Several other companies are targeting the reality capture and autonomous progress tracking space including Disperse, Doxel, HoloBuilder, Struction Site and Scaled Robotics, some of which use robots to autonomously roam the job site capturing images.

OpenSpace says that their platform’s main advantage is its ease-of-use and ability to plug-and-play. OpenSpace can be used with any commercially-available 360° 4K camera and doesn’t rely on location-tracking or GPS to align images. Instead, its computer vision ‘locates’ itself through image recognition - meaning there is no extra integration required for location-tracking devices. 

“OpenSpace can be used TODAY, out-of-the-box, on any mobile platform you choose, including robots. The fact that our system uses computer vision to automatically locate and align images means that anyone (or any thing) can walk the site, on any path, and it will be aligned and registered to the floorplan.”

Price

OpenSpace is charged based on a percentage of project value, which the company wouldn’t reveal but they assure us it is below 0.1%. This would be somewhere under $100,000 on a $100 million project, which is seemingly money-well-spent to avoid construction errors with the potential to cost millions.

There is also a free plan available providing 360 site capture but requires manual placement of images on site plans, rather than the automated placement with paid plans.

Will it Revolutionise the Construction Site?

It’s a no-brainer that having more eyes on the site, more of the time, without restriction and costly travel time is going to have many benefits.

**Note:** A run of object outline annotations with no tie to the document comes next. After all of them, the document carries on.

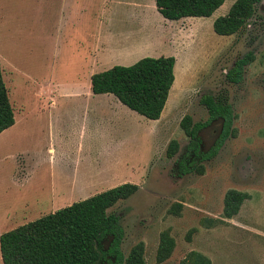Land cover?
<instances>
[{
    "label": "rangeland",
    "instance_id": "obj_1",
    "mask_svg": "<svg viewBox=\"0 0 264 264\" xmlns=\"http://www.w3.org/2000/svg\"><path fill=\"white\" fill-rule=\"evenodd\" d=\"M85 1L84 26L73 0H0V60L16 118V125L0 134V236L50 212L51 201L43 198L42 189L50 175L38 166L43 149L62 136L75 150L106 143L108 156L101 167L108 175L126 159L133 167L132 181L126 183L139 185V191L109 210L121 218L125 255L143 242L146 263L159 264L160 236L170 230L176 248L161 264H181L191 251L203 253L212 264H264V0L233 36L218 35L213 24L236 0H225L209 18L179 21L164 19L155 0ZM89 14L92 54L99 45L104 53L101 68L131 66L144 57L176 58L177 81L162 120H149L118 100L111 105V98L90 101L60 93L58 85L71 75V58L84 53L76 46L88 40ZM250 52L254 62L240 84H231L227 74ZM206 95H227L238 136L203 163L204 175L181 177L177 162L190 143L181 121L187 115L194 123L209 119L201 104ZM220 130L221 123L215 122L201 131L203 152L216 146ZM172 140L180 150L168 158ZM23 159L27 180L20 169ZM83 160L81 169L90 161ZM230 189L250 198L238 215L225 219ZM176 203L184 205L179 215L169 212Z\"/></svg>",
    "mask_w": 264,
    "mask_h": 264
},
{
    "label": "trees",
    "instance_id": "obj_2",
    "mask_svg": "<svg viewBox=\"0 0 264 264\" xmlns=\"http://www.w3.org/2000/svg\"><path fill=\"white\" fill-rule=\"evenodd\" d=\"M263 0H236L226 16L214 21V31L220 36L239 33L252 20ZM225 0H155L159 14L166 20L209 18L221 8ZM255 56L248 53L239 58L227 74L231 84H240L245 68ZM174 56L144 57L131 66L115 65L92 76L95 95L112 94L123 105L149 120H159L166 108L175 83ZM201 104L208 111L209 119L194 123L190 115L181 121V128L190 139L187 153L177 162L178 176L191 173L205 174V161L213 159L229 138H236L234 127L237 116L227 95L202 97ZM5 73L0 60V134L15 125V110ZM220 122L221 130L216 146L209 152L201 150V131ZM180 150L177 140H172L167 157L174 158ZM133 183H124L69 207L44 215L0 236L3 264H147L145 245L139 242L128 255L122 250L125 238L121 218L109 210L139 191ZM250 198L248 193L230 189L225 194L223 218L232 219L239 214ZM184 205L174 204L169 212L179 215ZM214 222V221H209ZM176 241L170 230L163 231L157 250L159 264L171 258ZM181 264H212L209 257L191 251Z\"/></svg>",
    "mask_w": 264,
    "mask_h": 264
},
{
    "label": "crops",
    "instance_id": "obj_3",
    "mask_svg": "<svg viewBox=\"0 0 264 264\" xmlns=\"http://www.w3.org/2000/svg\"><path fill=\"white\" fill-rule=\"evenodd\" d=\"M72 4L74 5V7L78 4L80 8V12L78 11V20L80 21V24L83 21V24L85 26L86 10L84 9L87 7L86 1L73 0ZM90 8L91 3H89V10ZM88 22L90 31L88 40L84 39L83 44L80 45V47L77 48L76 46L78 52L83 50L84 53L80 56H73L71 58V75L69 79L65 80L66 83L58 85L57 88L60 93L68 96L67 98L70 99L83 98L92 101L96 98H111V102L109 103L111 105H116L115 100L118 99L114 95H95L92 92V76L96 73L110 69L114 65L107 68H101L100 64H98L101 60H103L104 53L101 50V46L99 45L100 49L97 50V54H92V15L90 14ZM79 40L80 39H77V41L79 42H77L78 44H80L81 41ZM94 46L96 47V44H94ZM177 72L178 62L176 61L175 81H177ZM68 81H72L70 82L71 84H67ZM162 118H160L159 120H162ZM53 137L55 138V136ZM61 137H57L58 140H51L50 146L45 147L43 149V153L40 154L41 162L38 167L41 168L43 172L50 175L49 183H47L46 186H42V189L44 191L43 198H48V200L51 201L50 203L52 205V208L50 212H48V214L56 212L57 210L65 207H69L79 201L88 199L106 190L122 185L127 181H132L129 176L133 175V167H130L128 159L117 163V169L109 175L107 174V171L101 167L102 159L108 156L109 150L106 143L103 145L89 144L88 147L82 146L78 147L77 150H75L73 147H71V145L62 142ZM85 156L89 157L90 161L85 169L84 167L83 169H81V166H84L83 157ZM74 157L77 158L76 161ZM27 168L29 167L26 165V161L23 159L20 169L24 170L21 172H27ZM25 175L26 177L24 179L27 180V178L29 177L28 172Z\"/></svg>",
    "mask_w": 264,
    "mask_h": 264
}]
</instances>
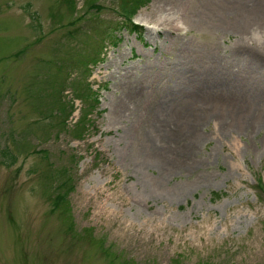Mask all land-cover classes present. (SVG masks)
<instances>
[{"label":"rangeland","instance_id":"obj_1","mask_svg":"<svg viewBox=\"0 0 264 264\" xmlns=\"http://www.w3.org/2000/svg\"><path fill=\"white\" fill-rule=\"evenodd\" d=\"M225 3L0 0V264H264V0Z\"/></svg>","mask_w":264,"mask_h":264},{"label":"trees","instance_id":"obj_2","mask_svg":"<svg viewBox=\"0 0 264 264\" xmlns=\"http://www.w3.org/2000/svg\"><path fill=\"white\" fill-rule=\"evenodd\" d=\"M138 1H142V0H138ZM129 25H130V29L133 31H137V29L142 30V27H140L138 25H135V24H129ZM86 99L93 101L91 103L93 104L92 106L94 107V109L98 108L97 106L100 103L98 90L91 89V92L87 94ZM2 155H3V161L7 165H11V164L15 163L17 160V156L14 153H11L8 147H6L2 151ZM256 186L264 194V184L260 178H258ZM67 194H65V193L59 194L58 198H56V204L59 205V203L61 201H65L67 196H68ZM213 194H214V196H213L214 198L215 197H221L223 195V193H220V192H214ZM125 264H128V262H125Z\"/></svg>","mask_w":264,"mask_h":264},{"label":"bare ground","instance_id":"obj_3","mask_svg":"<svg viewBox=\"0 0 264 264\" xmlns=\"http://www.w3.org/2000/svg\"><path fill=\"white\" fill-rule=\"evenodd\" d=\"M222 1L227 2L225 4L228 6V8H231L232 5H235L234 0H222ZM250 1L258 5L262 3V0H250Z\"/></svg>","mask_w":264,"mask_h":264}]
</instances>
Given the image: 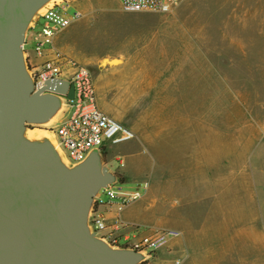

These will stem from improved communication and dispute resolution, early identification of errors, and more efficient scheduling and coordination.

This all translates to time, cost, quality, safety and sustainability objectives.

But what will truly revolutionise the construction site is what’s next. This technology opens up a gateway to something bigger than data collection: data interpretation. 

OpenSpace has already started down this track with object recognition and progress tracking. Whilst these platforms may start as reality capture, they will develop into site analysis tools that don’t just collect data, but are able to analyse it and draw conclusions to pinpoint areas for improvement and provide actionable recommendations on more effective job site operation.

These tools will harness machine learning to become recommendation engines, advising project managers on operational improvements such as the most efficient site layout, waste reduction, critical path scheduling, crane and plant movements, etc. - the possibilities are endless.

Cofounders Jeevan Kalanithi (CEO), Philip DeCamp (CTO) and Michael Fleischman (Chief Scientist) all have extremely impressive resumes, with experience ranging from PhD’s to previous company acquisitions by Twitter.

They have raised a total of $33 million since setting out in 2017 to solve what Kalanithi says is one of construction’s biggest problems: record-keeping. But judging from the extremely high capability within the founding team, don’t expect them to stop there. 

OpenSpace founders Jeevan Kalanithi, Philip DeCamp and Michael Fleischman.